▶ [About this exercise]:
Reproduce each of the following items verbatim, keeping every tag, character, and indent unchanged.
-------- Provided material
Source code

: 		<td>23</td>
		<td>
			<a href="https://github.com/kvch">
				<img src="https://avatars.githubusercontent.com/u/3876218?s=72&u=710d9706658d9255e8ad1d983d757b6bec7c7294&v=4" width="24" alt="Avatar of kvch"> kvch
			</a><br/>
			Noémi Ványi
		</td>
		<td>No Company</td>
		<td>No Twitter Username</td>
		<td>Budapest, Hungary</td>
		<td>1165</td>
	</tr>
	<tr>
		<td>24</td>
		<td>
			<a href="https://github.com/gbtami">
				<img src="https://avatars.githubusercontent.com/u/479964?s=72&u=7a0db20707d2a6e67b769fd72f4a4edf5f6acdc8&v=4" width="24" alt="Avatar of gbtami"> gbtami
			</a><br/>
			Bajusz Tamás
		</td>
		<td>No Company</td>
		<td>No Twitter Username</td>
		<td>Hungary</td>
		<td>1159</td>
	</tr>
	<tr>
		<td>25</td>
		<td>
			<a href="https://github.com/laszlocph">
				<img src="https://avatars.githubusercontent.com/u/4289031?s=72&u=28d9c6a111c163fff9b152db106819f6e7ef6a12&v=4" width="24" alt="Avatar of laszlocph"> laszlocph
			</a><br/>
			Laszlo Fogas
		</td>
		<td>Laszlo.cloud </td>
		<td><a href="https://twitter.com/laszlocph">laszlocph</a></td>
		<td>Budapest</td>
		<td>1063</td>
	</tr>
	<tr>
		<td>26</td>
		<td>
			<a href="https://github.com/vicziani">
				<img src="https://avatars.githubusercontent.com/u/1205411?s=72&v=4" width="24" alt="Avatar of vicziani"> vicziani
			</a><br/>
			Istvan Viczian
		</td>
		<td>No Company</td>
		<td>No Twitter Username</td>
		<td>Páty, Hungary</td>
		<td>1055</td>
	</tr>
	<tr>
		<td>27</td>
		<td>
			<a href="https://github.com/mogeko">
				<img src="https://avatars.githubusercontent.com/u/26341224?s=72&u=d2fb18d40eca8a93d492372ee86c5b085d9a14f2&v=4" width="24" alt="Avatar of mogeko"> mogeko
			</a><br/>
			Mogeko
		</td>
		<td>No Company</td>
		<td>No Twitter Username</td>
----------------
▶ [Task solution]:
Source code

: 		<td>23</td>
		<td>
			<a href="https://github.com/kvch">
				<img src="https://avatars.githubusercontent.com/u/3876218?s=72&u=710d9706658d9255e8ad1d983d757b6bec7c7294&v=4" width="24" alt="Avatar of kvch"> kvch
			</a><br/>
			Noémi Ványi
		</td>
		<td>No Company</td>
		<td>No Twitter Username</td>
		<td>Budapest, Hungary</td>
		<td>1165</td>
	</tr>
	<tr>
		<td>24</td>
		<td>
			<a href="https://github.com/gbtami">
				<img src="https://avatars.githubusercontent.com/u/479964?s=72&u=7a0db20707d2a6e67b769fd72f4a4edf5f6acdc8&v=4" width="24" alt="Avatar of gbtami"> gbtami
			</a><br/>
			Bajusz Tamás
		</td>
		<td>No Company</td>
		<td>No Twitter Username</td>
		<td>Hungary</td>
		<td>1159</td>
	</tr>
	<tr>
		<td>25</td>
		<td>
			<a href="https://github.com/laszlocph">
				<img src="https://avatars.githubusercontent.com/u/4289031?s=72&u=28d9c6a111c163fff9b152db106819f6e7ef6a12&v=4" width="24" alt="Avatar of laszlocph"> laszlocph
			</a><br/>
			Laszlo Fogas
		</td>
		<td>Laszlo.cloud </td>
		<td><a href="https://twitter.com/laszlocph">laszlocph</a></td>
		<td>Budapest</td>
		<td>1063</td>
	</tr>
	<tr>
		<td>26</td>
		<td>
			<a href="https://github.com/vicziani">
				<img src="https://avatars.githubusercontent.com/u/1205411?s=72&v=4" width="24" alt="Avatar of vicziani"> vicziani
			</a><br/>
			Istvan Viczian
		</td>
		<td>No Company</td>
		<td>No Twitter Username</td>
		<td>Páty, Hungary</td>
		<td>1055</td>
	</tr>
	<tr>
		<td>27</td>
		<td>
			<a href="https://github.com/mogeko">
				<img src="https://avatars.githubusercontent.com/u/26341224?s=72&u=d2fb18d40eca8a93d492372ee86c5b085d9a14f2&v=4" width="24" alt="Avatar of mogeko"> mogeko
			</a><br/>
			Mogeko
		</td>
		<td>No Company</td>
		<td>No Twitter Username</td>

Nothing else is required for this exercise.